Which is worst to pass onto your grandchildren, fiscal irresponsibility or fat and calorie irresponsibility?
Which would burden them more?
Are we racking up financial debt or fat debt for future generations based on the decisions we make today?
Which is worse?
Yes, money is important and times are tough everywhere. But remember, you can’t take it with you. Sick and rich isn’t rich at all. I’d even say that poor and healthy is a greater wealth. Either way, food and money are inextricably connected. Wealthy people have access to the widest variety of foods. People of less means are spiraling downward, falling more quickly because of fast foods, processed foods, and fake foods that they consume because of the low cost and convenience.
I witnessed this very sad phenomenom when an inner-city High School class visited my lab last year. I first tried to convince them to look at Food as Fuel. “What you put into your body has a direct effect on your brain, your nails, your hair, your attention span”, I told them. They shrugged.
Then, I tried to take it a step further and show them how Your Chicken McNuggets Can Be Better Than Fast Food, when I compared the processed chicken disks from the drive-thru with wholesome chicken breast. Which did they eventually choose? The result SHOCKED me. Our children can’t even identify what a real chicken is!
This year, you can avoid the fat/cal cliff by beginning some new traditions in your home.
You don’t need to eat like a rabbit to be healthy. The common misconception is that healthy eating means carrot sticks and kale. It’s simply not true.
Healthy eating just means making a few SMALL changes in your overall diet on a daily basis, that when combined over months become the new normal for you and your children.
They should never know about that whole stick of butter.
Whether at Stratford University, within WebCookingClasses.com, or at my own cooking school, students often recall how their Mother, Grandmother, Grandfather or other relative long ago introduced them to cooking. With each item they prepare, they remember the smells and tastes that person added to their consciousness. The impression lasts a lifetime. It’s a powerful gift to give someone.
If you have favorite family recipes from long ago, be thankful. Then, honor your family heritage by updating them with new cooking knowledge and the world of healthy ingredients now available.
Grandma’s entire stick of butter to saute a chicken breast CAN be changed to a tablespoon of olive oil. The blue box of chemicals called Mac and Cheese you’ve been eating, and now serving your children, can be made with real milk and cheese in the new year once you know how. Even Nana’s Apple Pie filling can be thickened with cornstarch, omitting some of the butter that past generations spackled on the lattice.
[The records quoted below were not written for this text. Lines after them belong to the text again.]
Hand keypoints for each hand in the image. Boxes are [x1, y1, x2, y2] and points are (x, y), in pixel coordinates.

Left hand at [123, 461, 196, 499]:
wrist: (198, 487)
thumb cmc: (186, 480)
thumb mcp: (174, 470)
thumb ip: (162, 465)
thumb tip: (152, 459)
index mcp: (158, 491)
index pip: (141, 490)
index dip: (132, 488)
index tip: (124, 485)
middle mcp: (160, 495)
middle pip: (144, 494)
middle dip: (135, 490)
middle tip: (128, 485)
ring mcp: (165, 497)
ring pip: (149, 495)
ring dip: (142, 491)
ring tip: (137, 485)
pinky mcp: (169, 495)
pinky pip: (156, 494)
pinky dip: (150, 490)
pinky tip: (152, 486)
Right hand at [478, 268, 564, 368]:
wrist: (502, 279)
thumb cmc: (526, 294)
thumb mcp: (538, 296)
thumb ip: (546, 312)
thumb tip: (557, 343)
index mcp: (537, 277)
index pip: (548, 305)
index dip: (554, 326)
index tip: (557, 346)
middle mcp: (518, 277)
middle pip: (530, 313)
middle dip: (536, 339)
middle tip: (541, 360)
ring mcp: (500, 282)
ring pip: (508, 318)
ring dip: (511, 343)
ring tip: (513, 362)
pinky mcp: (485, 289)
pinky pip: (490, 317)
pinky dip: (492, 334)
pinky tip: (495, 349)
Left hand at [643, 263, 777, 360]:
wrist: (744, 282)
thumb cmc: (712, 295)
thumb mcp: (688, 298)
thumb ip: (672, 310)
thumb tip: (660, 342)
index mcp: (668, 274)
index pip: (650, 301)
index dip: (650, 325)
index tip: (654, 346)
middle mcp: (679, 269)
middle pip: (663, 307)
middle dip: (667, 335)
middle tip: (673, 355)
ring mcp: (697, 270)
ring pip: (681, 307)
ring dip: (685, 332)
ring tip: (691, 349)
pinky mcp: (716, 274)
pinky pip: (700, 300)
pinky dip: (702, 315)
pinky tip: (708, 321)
Replace the sodium-soaked “Steak-ums” with an actual steak from the farmers market this year. You’ll find that the real flavor of wholesome ingredients will have your children eating LESS of something that is actually giving them MORE.
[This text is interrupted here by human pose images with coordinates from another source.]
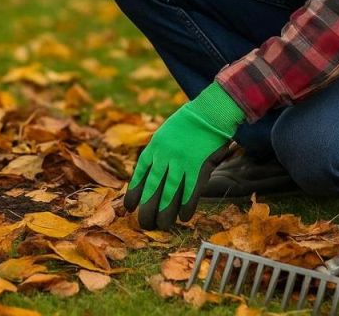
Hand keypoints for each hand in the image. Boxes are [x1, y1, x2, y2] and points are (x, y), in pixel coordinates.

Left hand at [124, 83, 243, 229]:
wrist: (209, 113)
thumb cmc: (188, 124)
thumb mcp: (165, 134)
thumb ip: (158, 154)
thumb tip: (150, 175)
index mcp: (155, 147)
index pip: (140, 174)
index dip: (134, 192)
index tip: (129, 207)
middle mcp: (165, 156)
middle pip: (153, 187)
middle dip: (147, 208)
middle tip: (144, 223)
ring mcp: (182, 162)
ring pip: (170, 193)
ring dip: (165, 212)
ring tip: (161, 226)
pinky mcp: (199, 167)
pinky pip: (191, 191)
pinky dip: (186, 206)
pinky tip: (183, 217)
Pitch the processed pizza rolls and spend 30 minutes in the kitchen with your children, teach them how to make English muffin pizzas with real tomatoes and whole mozzarella. Don’t let your food heritage be a microwaved egg-puck biscuit for breakfast when it’s incredibly easy to fry an egg and toast whole wheat bread.
You can take the old, make small incremental changes, and start to incorporate them into your weekly menus and snacks. Updating these foods will have an impact on your family for decades, far more than any tax break ever will.
The greatest gift you can give your family is learning to cook their own food.
To start the new year, I challenge you to find an old favorite recipe and update it with new ingredients, new procedures, or new seasonings. Strive to use some of the nutritional information and worldwide items available to us since 1970, and create a new family heirloom recipe. Your children and their children will benefit from never knowing how to use an entire stick of butter to sauté chicken or even what a TV dinner is.
You can worry, fret, and chew your nails over the dollar taxes that you fear are lost while you are inflicting a taxation of much greater consequence to your kids, and their kids…a legacy of unhealthy eating that will make you poor quicker than any taxes will.
This article is so true. After taking your classes I continued to study the subjects and made my kitchen for dinner my practice kitchen. Now my kids don’t want to eat fast food any longer. Also we buy from the farmers market meats and veggies, and we are on a budget. This month we didn’t have enough money to buy on the first so we are buying in the middle of the month which has us eating as vegetarians 3 days this week. But since I learned to cook breads and soups we have fresh bread and a hearty soup for our meals. I also learned how easy it is to make deserts with things we already have in our frig and cabinet. Soups using lentils and dried beans and I make my own chicken stock because I save a lot more money buying whole chicken and fabricating them. All this I learned from your classes. I learned how to shop and how to keep my cabinets filled. So at times like this month I’m ok and I can eat healthy still.
Oh My, Janea!
I wish I could take you on the road with me and we could preach the benefits of cooking because YOU’VE SAID IT PERFECTLY!
Thank you so much for your kind comment! You are empowering yourself over the high price of take out foods, not only in money but in nutrition as well. And, you are giving a much greater “inheritance” to your children who will respect food and feel empowered to create meals themselves. There’s no better gift.
Congratulations on living a No Recipe Lifestyle. You seem to be enjoying the many benefits.